28 July 2008 at 6:18

whiskey river: truths in bulk

just caught up on my feeds and Whiskey River was so.. Incredible the last few days, that I had to devote an entry to them. read truths:

“We say you cannot divert the river from the river bed. We say that everything is moving, and we are a part of this motion. That the soil is moving. That the water is moving. We say that the earth draws water to her from the clouds. We say the rainfall parts on each side of the mountain, like the parting of our hair, and that the shape of the mountain tells where the water has passed. We say this water washes the soil from the hillsides, that the rivers carry sediment, that rain when it splashes carries small particles, that the soil itself flows with water in streams underground.
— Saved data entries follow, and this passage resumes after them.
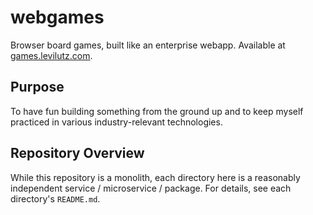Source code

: # webgames

Browser board games, built like an enterprise webapp. Available at [games.levilutz.com](https://games.levilutz.com).

## Purpose

To have fun building something from the ground up and to keep myself practiced in various industry-relevant technologies. 

## Repository Overview

While this repository is a monolith, each directory here is a reasonably independent service / microservice / package. For details, see each directory's `README.md`. 
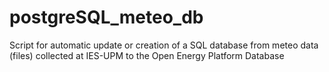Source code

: # postgreSQL_meteo_db
Script for automatic update or creation of a SQL database from meteo data (files) collected at IES-UPM to the Open Energy Platform Database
We say that water is taken up into roots of plants, into stems, that it washes down hills into rivers, that these rivers flow to the sea, that from the sea, in the sunlight, this water rises to the sky, that this water is carried in clouds, and comes back as rain, comes back as fog, back as dew, as wetness in the air.

We say everything comes back.”
+ Susan Griffin


“Simplicity in conduct, in beliefs, and in environment brings an individual very close to the truth of reality. Individuals who practice simplicity cannot be used because they already have everything they need; they cannot be lied to because a lie merely reveals to them another aspect of reality. An attraction to simplicity is essentially an attraction to freedom - the highest expression of personal power. We are taught to think of freedom as something one has, but it is really the absence of things that brings freedom to the individual and meaning into life. To let go of things - unnecessary desires, superfluous possessions - is to have them. Lao Tzu believed that an individual life contains the whole universe, but when individuals develop fixations about certain parts of life they become narrow and shallow and uncentered. Fixations and desires create a crisis within the mind. As individuals let go of desires, feelings of freedom, security, independence, and power increase accordingly.”
+ R.L. Wing
The Tao of Power

“If we fall into hell, we go through hell; this is the most important attitude to have. Just sit in the Reality of Life seeing hell and paradise, misery and joy, life and death, all with the same eye. No matter what the situation, we live the life of the Self. We must sit immovably on that foundation. This is essential; this is what “becoming one with the universe” means.

If we divide this universe into two, striving to attain satori and to escape delusion, we are not the whole universe. Happiness and unhappiness, satori and delusion, life and death; see them with the same eye. In every situation the Self lives the life of the Self - such a self must do itself by itself.”